Cześć, jak wrażenia po kolejnych miesiącach użytkowania?
wasyldestro - 2020-07-21, 11:53

Cześć,
Od kwietnia jestem posiadaczem nowego dustera 4x4 z silnikiem 1.3 TCe. Pracuje bardzo dynamicznie i póki co już zrobiłem nim 7000km.

Jest jedna rzecz, która mnie irytuje w jego kulturze pracy . Zauważyłem to od pierwszego kilometra po wyjechaniu z salonu. W okolicach 2tyś obrotów na 5tym(70km/h) i 6tym(100km/h) biegu słychać jak by załączała się turbina i wpadała w jakieś drgiania. Brzmi to jak by było coś niedokręcone w silniku i jest na tyle głośne że nawet pasarzerowie się mnie pytają czy coś się nie psuje. W ASO powiedzieli mi, że znają tą przypadłość i że ten silnik tam ma. Na innych obrotach chodzi bardzo ładnie i cicho.

Czy ktoś kto posiada ten silnik też zauważył podobne zachowanie?

spawalnik - 2020-07-21, 19:27

Cześć. Mam to samo na 5 i 6 biegu. Wydaje mi się że w drgania wpada osłona tarczy hamulcowej i rezonuje. U mnie ewidentnie ten hałas dochodzi z okolicy lewego przedniego koła. Postukaj w tą osłonę (nawet palcem) i porównasz czy taki dźwięk słyszysz.
robercik - 2020-12-30, 10:57

wasyldestro, Mam to samo i łażę po serwisach od roku. Wymiana tarczy sprzęgła i paru drobiazgów. Teraz znów samochód stoi od paru tygodni i robią skrzynię. Napisz co u Ciebie się dzieje
badboy85 - 2020-12-30, 16:51

Przy okazji dzisiejszej wizyty w ASO postanowiłem dopytać o kilka rzeczy odnośnie 1.3 130 i 150 KM. Pan przyjmujący auto na serwis stwierdził , że między tymi silnikami wg jego wiedzy jest różnica tylko w sofcie . Powiedział , że w reno w tych wersjach 160KM możliwe , że są bardziej wydajne wtryski ale też nie jest tego taki pewien.
Pytałem też o największe przebiegi jakie miał u siebie w serwisie to najwięcej widział 60000km więc nie ma co gadać o żywotności.
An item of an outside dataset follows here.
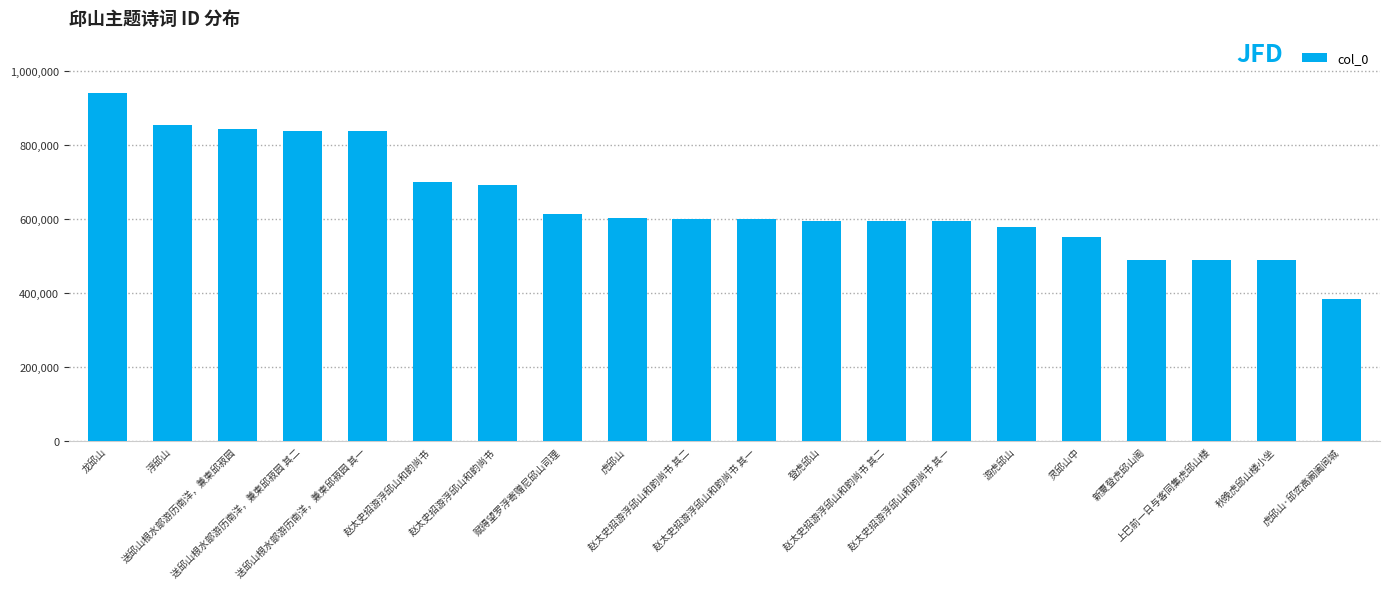

Read the value at 登虎邱山.

595752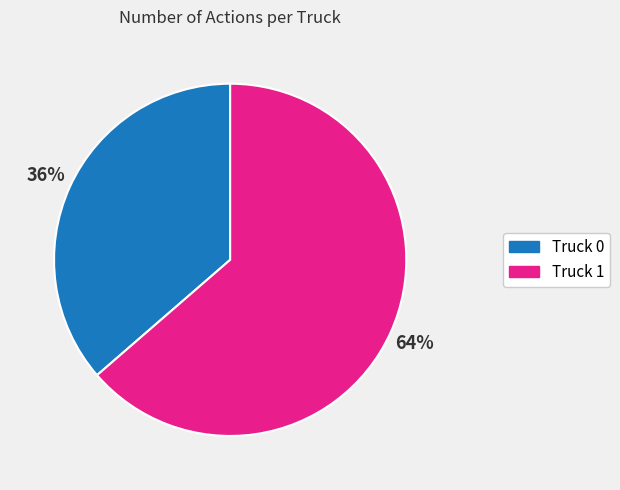

Which slice is the largest?

Truck 1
Stwierdził też , że Reno poszło po rozum do głowy po 1.2 TCE w szczególności silnik przed 2017 rokiem, bo wtedy polepszyli ten motor i wyprodukowali całkiem nową jednostkę czyli 1.3 Stwierdził , że reno nauczyło się czegoś na błędach i jest lepiej niz z 1.2 na początku produkcji.
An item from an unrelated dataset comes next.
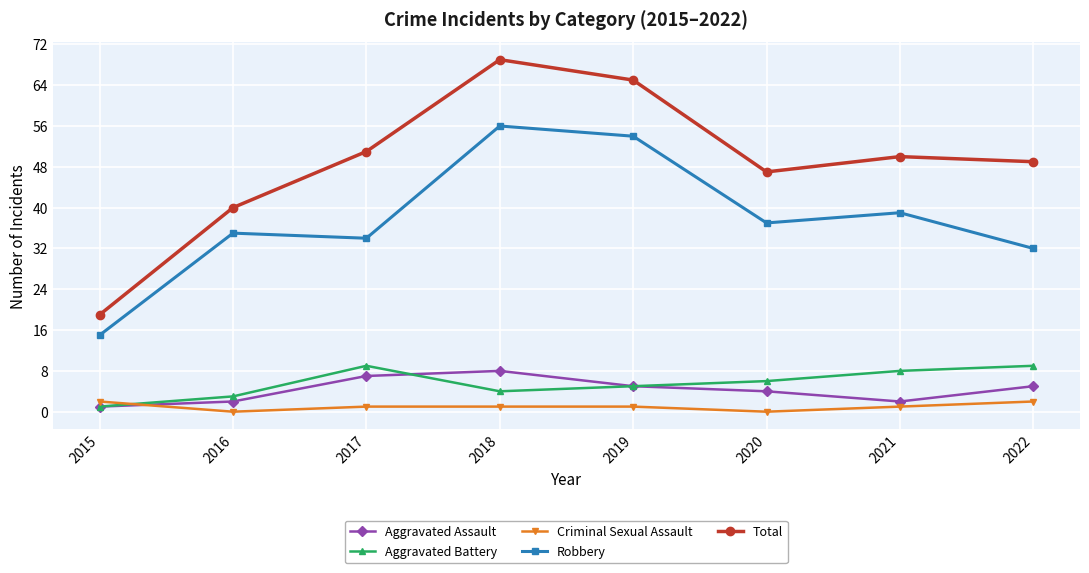

Where does the Aggravated Battery series first go above 6?

2017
Co do spalania w moim 1.3 130KM, 4x2, to nie wiem jakie jest , bo przestałem to sprawdzać ;) Na komputerze z ostantich 2000km mam 7,7L/100KM.
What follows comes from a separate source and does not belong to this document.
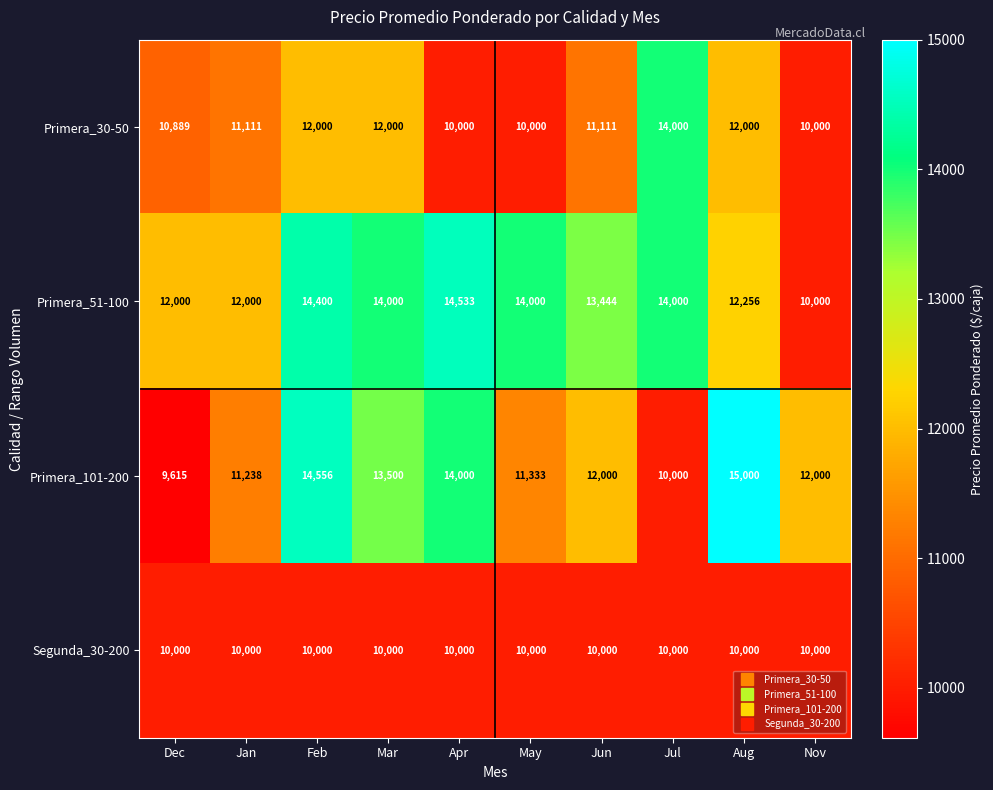

The Primera_30-50 series shows 16021 at May. True or false?

False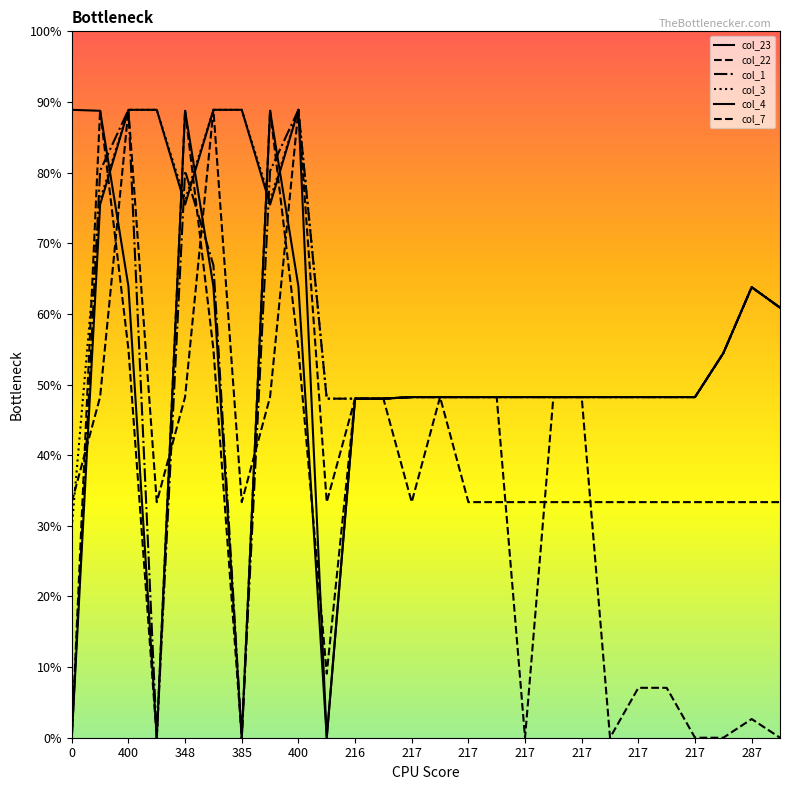

Does the chart display data point markers on the line(s)?

No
Kapitan Shinobi - 2020-12-30, 23:17

1.3 TCe 130 KM, 4x4 - komp - ok 8l/100. Ale mam wrażenie, że łyka trochę więcej. 8 litrów to przy 40l (zwykle ok 40-42 mi wchodzi do baku) powinno dawać spokojne 500 km, a nie zrobię tyle (no chyba, że trafi się trasa, która podciągnie mi wynik).
klazow - 2020-12-31, 11:37

badboy85 napisał/a:


... Co do spalania w moim 1.3 130KM, 4x2, to nie wiem jakie jest , bo przestałem to sprawdzać ;) Na komputerze z ostantich 2000km mam 7,7L/100KM.


Dzięki za ten wpis.
Obawiałem się już, że jestem jedynym na świecie posiadaczem Dustera, któremu po kilku miesiącach stwierdzania, że wychodzi 8 z haczykiem... ochota na sprawdzanie minęła.

A tak możemy już mniejszość zarejestrować :mrgreen:

Filipcio - 2022-04-20, 14:55

Gratulacje i miliona kilometrów

Odebrałem niedawno tą samą wersje - 4x4 150 TCE i jestem zadowolony. Przejechałem dopiero jakieś 700km. Nie przekraczając 3500 obrotów silnik wg. komputera pije 6.7l (bez eco czy start stop). Dla mnie jeśli spalanie będzie utrzymywać się poniżej 8 litrów to jak na taką bryłę miodzio.

Przy około 2000 obrotów słychać lekki metaliczny świst, który robi się cichszy po rozgrzaniu silnika, nie występuje po przekroczeniu 2k obrotów albo jeździe poniżej. Lewarek skrzyni czasami drgnie (podobno ten typ tak ma), a poza tym - auto jest ciche, elastyczne i szybkie, choć z racji specyficznie zestrojonej skrzyni wolę ruszać spokojnie. Za miastem można jechać cały czas na 5tym biegu i tempomacie.